Book Read Free

To Wake the Dead (Dr. Gideon Fell series Book 9)

Page 22

by John Dickson Carr


  “This point I indicated a while ago. ‘A short single-breasted blue coat high at the neck, silver buttons, shoulder epaulettes.’ Ladies and gentlemen, you have seen that costume on the streets every day; if the connection did not occur to you, it was because the prowling intruder was without any head-covering. If I wished (as I do not) to coin a bad riddle, I should cryptically inquire: When is a policeman not a policeman? And I should answer, amid universal groans, but quite sincerely: When he is without his helmet. This astonishing difference will have been noted by anyone who has ever gone to a trial and seen the police in court without their hats. Wearing their own hair, they are a different race. They look like attendants: as a matter of fact, in that capacity they are attendants.

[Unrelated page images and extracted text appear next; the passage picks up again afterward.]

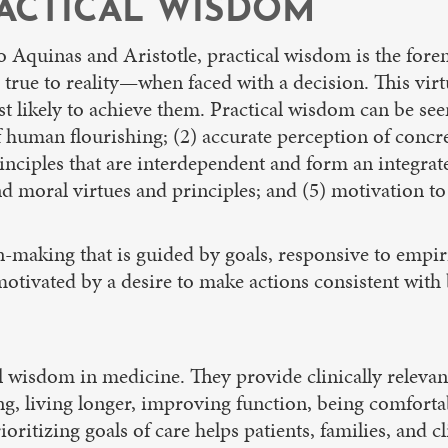
ACTICAL WISDOM
to Aquinas and Aristotle, practical wisdom is the fore
 true to reality—when faced with a decision. This virt
likely to achieve them. Practical wisdom can be seen 
human flourishing; (2) accurate perception of concret
inciples that are interdependent and form an integrat
nd moral virtues and principles; and (5) motivation to
-making that is guided by goals, responsive to empiri
tivated by a desire to make actions consistent with b
cal wisdom in medicine. They provide clinically relevan
ng, living longer, improving function, being comfortab
ioritizing goals of care helps patients, families, and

  “But to return. Ritchie Bellowes was locked up at the police-station. It was not reasonable to think that he said to his jailers: ‘Hoy! Let me out of here and lend me a spare uniform, will you? I’ve got to go to London and commit a murder; but I’ll be back later to-night.’

  “Nevertheless, we begin to reflect on one feature of national life—the village police-station. Like the village bank, it sometimes surprises observers. It is not a great grim temple of stone, erected in some city for the especial purpose of housing a hundred drunks overnight. No; it is an ordinary converted house (like the one at Northfield) such as you and I might live in. It had been taken over for the purpose of turning it into a police-station. But somebody had to build it. And, whispering back through the halls of consciousness, we hear the information that Ritchie Bellowes’s father, the grand old man and ‘character,’ was a builder—who, as Hadley informed me, had put up half the modern houses in the whole district.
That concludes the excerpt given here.